Our study had some limitations. First, our study was limited by its retrospective design. Second, the sex ratios of the four groups were significantly different, potentially causing bias. Finally, we assessed only the combination of CAT score and EI in COPD evaluation. Combining multiple indicators may increase the accuracy of COPD stratification. Thus, further analysis with a large sample size including combining multiple indicators is urgently needed.
5. Conclusion
In summary, the combination of EI and CAT score was effective in distinguishing COPD patients of different phenotypes. The emphysema-dominant patients had a poorer pulmonary function. The non-emphysema-dominant patients benefited from the symptom assessment. However, pulmonary function was not significantly different between non-emphysema-dominant patients with and without severe symptoms. Our findings may be helpful in guiding individualized therapy and the clinical management of different subtypes of COPD. However, studies on novel COPD evaluation systems with multiple indicators are warranted.
Abbreviations
-
- EI:
-
- Emphysema index
-
- CB:
-
- Chronic bronchitis
-
- COPD:
-
- Chronic obstructive pulmonary disease
-
- CAT:
-
- COPD Assessment Test
-
- ROC:
-
- Receiver operating characteristic
-
- MVV:
-
- Maximal voluntary ventilation
-
- FVC:
-
- Forced vital capacity
-
- FEV1:
-
- Forced expiratory volume in 1 second
-
- DLCO:
-
- Carbon monoxide-diffusing capacity
-
- VA:
-
- Alveolar ventilation
-
- QCT:
-
- Quantitative computed tomography
-
- CT:
-
- Computerized tomography
-
- LAA:
-
- Low attenuation area
-
- TLC:
-
- Total lung capacity
-
- RV:
-
- Residual volume
-
- MMEF:
-
- Maximal midexpiratory flow.
Ethical Approval
This study was approved by the Ethics Committee of the Ninth Hospital of Xi’an Affiliated with Xi’an Jiaotong University.
Consent
Written informed consent was obtained from the patients.
Disclosure
Qi Ding and Xia Wei are the co-first authors.

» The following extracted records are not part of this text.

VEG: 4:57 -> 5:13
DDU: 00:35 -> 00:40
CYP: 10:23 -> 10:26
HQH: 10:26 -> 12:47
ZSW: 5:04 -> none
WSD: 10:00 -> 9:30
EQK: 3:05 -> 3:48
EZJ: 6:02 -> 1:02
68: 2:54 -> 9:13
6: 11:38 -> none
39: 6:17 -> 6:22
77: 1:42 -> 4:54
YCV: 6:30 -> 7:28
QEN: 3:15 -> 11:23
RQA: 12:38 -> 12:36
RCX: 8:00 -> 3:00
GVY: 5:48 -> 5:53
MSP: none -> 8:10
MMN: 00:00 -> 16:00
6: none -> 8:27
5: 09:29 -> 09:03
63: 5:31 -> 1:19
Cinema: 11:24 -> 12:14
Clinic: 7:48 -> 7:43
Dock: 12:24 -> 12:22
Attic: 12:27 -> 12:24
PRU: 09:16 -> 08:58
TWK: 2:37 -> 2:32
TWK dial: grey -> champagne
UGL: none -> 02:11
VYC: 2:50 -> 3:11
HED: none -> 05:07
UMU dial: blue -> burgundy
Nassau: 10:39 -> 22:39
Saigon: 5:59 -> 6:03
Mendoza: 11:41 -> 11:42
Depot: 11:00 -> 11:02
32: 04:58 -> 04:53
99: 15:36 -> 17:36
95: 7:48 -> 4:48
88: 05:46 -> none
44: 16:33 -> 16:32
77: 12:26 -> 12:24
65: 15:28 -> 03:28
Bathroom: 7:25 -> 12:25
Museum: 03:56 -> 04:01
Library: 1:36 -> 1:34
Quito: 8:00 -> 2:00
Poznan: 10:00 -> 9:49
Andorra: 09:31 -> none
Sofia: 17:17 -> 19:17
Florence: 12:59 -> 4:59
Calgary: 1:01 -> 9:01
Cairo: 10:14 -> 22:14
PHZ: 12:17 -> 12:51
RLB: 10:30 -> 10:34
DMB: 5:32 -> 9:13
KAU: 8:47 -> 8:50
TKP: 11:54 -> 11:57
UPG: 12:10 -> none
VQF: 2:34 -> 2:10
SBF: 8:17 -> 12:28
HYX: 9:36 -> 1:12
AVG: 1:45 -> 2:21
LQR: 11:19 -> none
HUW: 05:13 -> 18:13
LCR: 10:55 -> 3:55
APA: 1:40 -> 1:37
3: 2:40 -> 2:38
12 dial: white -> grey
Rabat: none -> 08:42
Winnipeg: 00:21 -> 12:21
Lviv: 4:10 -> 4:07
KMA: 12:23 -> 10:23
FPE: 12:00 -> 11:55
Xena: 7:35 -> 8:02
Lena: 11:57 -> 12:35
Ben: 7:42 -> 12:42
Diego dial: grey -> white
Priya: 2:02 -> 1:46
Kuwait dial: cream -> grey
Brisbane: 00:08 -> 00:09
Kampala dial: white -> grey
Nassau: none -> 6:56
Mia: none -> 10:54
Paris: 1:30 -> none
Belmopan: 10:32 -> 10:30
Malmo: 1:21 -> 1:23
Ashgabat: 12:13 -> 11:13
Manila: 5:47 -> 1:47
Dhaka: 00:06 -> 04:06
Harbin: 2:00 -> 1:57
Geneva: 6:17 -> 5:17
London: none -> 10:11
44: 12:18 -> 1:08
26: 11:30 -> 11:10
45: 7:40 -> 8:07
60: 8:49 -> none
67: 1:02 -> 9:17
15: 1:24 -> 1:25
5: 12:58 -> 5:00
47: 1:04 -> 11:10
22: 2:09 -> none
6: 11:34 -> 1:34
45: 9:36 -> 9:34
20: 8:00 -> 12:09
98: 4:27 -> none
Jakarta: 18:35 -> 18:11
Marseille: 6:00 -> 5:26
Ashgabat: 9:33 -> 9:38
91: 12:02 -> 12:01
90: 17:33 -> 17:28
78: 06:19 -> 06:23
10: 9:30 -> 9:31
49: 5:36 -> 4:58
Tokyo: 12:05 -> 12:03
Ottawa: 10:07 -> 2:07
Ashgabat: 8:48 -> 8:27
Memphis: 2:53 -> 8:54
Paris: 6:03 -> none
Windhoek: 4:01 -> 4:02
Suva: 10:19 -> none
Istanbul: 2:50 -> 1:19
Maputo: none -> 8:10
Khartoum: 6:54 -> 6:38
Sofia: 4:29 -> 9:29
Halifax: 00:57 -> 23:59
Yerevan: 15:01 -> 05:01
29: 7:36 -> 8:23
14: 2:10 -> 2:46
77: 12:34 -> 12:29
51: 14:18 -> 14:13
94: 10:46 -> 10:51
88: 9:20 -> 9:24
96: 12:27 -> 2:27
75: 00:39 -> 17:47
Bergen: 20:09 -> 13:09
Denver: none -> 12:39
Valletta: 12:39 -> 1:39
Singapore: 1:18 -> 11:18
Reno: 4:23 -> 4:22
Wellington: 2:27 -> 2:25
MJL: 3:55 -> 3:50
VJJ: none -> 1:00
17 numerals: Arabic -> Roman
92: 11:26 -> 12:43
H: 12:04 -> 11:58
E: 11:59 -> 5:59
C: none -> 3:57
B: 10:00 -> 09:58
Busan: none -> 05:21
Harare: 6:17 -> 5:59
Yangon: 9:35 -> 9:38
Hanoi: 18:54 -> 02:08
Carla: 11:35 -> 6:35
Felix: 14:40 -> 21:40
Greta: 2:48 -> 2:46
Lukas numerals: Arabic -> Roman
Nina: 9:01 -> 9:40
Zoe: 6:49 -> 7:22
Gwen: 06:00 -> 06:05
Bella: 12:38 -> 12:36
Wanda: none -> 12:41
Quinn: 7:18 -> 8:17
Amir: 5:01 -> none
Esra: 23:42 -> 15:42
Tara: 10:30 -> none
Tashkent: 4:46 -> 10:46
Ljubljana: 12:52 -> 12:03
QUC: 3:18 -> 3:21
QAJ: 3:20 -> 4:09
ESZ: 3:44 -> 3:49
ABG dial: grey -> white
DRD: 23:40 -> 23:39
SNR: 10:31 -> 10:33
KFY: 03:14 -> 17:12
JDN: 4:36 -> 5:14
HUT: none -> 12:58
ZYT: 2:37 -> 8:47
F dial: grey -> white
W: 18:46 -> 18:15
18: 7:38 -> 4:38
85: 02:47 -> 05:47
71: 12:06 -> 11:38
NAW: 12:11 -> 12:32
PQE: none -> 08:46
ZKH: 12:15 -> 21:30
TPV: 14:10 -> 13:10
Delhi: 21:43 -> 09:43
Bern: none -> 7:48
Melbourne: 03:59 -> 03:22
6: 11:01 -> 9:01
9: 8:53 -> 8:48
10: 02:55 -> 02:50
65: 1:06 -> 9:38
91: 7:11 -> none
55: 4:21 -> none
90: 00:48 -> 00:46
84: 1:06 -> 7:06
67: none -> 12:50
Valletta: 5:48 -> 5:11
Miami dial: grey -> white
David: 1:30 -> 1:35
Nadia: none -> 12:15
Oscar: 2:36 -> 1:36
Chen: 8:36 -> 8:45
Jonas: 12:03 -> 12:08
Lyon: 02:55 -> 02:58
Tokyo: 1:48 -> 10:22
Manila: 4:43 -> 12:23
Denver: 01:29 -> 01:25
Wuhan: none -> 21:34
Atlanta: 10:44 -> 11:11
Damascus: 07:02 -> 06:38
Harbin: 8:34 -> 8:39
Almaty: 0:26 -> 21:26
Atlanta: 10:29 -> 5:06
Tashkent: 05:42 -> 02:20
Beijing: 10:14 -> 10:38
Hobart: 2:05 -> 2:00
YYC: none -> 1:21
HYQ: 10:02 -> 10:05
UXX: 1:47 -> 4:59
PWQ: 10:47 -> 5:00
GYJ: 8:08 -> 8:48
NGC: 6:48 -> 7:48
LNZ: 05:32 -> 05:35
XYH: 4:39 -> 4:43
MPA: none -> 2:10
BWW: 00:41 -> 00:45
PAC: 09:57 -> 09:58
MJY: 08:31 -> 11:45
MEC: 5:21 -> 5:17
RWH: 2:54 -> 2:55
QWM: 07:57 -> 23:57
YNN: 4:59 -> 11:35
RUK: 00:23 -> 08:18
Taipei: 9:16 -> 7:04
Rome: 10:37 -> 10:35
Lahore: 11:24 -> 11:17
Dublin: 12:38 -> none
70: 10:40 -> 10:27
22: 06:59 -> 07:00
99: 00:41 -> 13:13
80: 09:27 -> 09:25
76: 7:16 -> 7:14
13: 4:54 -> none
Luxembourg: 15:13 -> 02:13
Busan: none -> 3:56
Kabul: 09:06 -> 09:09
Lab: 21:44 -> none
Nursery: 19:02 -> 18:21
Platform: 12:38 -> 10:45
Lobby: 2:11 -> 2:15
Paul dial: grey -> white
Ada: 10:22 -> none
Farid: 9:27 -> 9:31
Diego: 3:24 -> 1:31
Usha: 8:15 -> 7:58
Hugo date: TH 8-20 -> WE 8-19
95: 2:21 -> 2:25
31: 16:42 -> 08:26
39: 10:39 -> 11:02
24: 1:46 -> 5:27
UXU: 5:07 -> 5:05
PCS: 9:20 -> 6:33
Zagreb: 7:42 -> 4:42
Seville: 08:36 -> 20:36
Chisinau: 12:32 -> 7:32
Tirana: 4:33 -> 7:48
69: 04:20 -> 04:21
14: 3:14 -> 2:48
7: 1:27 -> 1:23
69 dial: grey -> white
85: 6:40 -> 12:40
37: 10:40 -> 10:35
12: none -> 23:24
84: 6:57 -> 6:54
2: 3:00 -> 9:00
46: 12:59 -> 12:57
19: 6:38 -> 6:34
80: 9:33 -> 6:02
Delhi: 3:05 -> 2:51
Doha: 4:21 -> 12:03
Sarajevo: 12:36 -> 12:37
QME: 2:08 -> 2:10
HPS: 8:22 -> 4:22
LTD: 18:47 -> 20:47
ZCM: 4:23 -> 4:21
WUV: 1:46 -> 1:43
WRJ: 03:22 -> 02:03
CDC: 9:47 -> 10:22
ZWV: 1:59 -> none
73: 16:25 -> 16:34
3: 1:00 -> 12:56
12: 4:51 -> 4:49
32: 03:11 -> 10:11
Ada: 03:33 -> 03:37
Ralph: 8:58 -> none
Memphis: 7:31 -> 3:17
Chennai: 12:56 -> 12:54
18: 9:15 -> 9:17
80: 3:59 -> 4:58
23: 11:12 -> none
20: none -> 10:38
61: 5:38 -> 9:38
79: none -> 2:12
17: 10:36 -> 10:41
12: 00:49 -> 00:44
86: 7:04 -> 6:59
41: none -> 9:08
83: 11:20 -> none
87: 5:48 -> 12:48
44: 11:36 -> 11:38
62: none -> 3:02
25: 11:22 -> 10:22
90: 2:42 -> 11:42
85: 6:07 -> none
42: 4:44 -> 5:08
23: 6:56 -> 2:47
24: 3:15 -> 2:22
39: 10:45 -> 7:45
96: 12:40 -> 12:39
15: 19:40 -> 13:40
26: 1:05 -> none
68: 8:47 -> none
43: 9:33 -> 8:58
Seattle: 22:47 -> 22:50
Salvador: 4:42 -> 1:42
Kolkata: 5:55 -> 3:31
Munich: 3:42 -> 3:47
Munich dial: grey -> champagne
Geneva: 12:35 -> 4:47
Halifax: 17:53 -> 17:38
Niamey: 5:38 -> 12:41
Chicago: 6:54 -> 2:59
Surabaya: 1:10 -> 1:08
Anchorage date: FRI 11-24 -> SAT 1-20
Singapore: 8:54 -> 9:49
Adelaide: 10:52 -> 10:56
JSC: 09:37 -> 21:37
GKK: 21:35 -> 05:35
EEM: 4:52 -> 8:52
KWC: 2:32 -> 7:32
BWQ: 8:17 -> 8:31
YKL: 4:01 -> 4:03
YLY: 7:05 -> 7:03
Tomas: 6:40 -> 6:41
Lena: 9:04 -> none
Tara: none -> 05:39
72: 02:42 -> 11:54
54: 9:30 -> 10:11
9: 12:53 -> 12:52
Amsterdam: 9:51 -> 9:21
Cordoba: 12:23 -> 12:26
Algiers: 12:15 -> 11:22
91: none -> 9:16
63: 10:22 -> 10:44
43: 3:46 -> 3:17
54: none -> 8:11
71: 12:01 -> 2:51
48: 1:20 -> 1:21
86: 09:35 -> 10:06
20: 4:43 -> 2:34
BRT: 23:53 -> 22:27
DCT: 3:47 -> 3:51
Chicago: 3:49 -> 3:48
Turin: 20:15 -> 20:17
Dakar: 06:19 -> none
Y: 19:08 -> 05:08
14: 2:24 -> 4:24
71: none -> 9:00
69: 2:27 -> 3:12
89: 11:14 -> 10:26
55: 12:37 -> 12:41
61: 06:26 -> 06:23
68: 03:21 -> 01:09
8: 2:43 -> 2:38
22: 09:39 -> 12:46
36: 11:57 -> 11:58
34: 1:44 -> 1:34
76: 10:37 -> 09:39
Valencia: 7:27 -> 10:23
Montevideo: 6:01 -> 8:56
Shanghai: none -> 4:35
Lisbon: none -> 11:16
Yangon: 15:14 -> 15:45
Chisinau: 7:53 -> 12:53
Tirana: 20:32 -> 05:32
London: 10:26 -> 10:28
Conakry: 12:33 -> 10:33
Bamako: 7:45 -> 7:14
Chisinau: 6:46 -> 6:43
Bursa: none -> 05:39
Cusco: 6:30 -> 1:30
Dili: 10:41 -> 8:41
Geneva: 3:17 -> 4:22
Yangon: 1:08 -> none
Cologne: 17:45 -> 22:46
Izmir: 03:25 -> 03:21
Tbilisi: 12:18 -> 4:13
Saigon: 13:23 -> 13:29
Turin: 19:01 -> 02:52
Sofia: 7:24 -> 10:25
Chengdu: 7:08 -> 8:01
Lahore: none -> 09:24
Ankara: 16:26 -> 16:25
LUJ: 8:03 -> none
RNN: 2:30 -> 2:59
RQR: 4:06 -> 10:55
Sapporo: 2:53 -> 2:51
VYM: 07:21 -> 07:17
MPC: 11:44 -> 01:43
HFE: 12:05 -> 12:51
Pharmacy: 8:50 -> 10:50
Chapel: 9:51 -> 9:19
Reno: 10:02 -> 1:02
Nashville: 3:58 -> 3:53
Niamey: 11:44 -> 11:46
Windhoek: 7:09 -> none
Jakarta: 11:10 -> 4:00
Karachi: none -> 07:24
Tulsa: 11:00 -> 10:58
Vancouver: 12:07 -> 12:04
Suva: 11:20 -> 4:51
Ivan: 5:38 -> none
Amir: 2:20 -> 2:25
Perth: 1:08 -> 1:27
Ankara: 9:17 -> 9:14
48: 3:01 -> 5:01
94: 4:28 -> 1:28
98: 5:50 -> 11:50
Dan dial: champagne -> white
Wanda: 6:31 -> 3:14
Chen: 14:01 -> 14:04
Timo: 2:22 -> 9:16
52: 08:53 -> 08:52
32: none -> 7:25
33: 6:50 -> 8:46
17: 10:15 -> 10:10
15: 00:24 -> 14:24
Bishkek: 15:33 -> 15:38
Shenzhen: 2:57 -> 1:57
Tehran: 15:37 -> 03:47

The funding body had a role in only financially supporting this paper.
Conflicts of Interest
The authors declare no conflicts of interest in this work.
Authors’ Contributions
Conception and design of the research were produced by QD and XW; acquisition of data was performed by JL and YG; analysis and interpretation of data were carried out by QD, SX, and NY; statistical analysis was conducted by JM and BM; the manuscript was drafted by YG; revision of the manuscript for important intellectual content was performed by XW; all authors have read and approved the manuscript.
Acknowledgments
This work was supported by the Shaanxi Province Social Development Science and Technology Research Project (grant number 2016SF-151); the Xi’an Science and Technology Project (grant number 2016045SF/YX01); and the Health Research Talents Programme of Xi’an Health and Family Planning Commission (grant number 1201903066).
Open Research
Data Availability
All data generated or analyzed during this study are included within this article.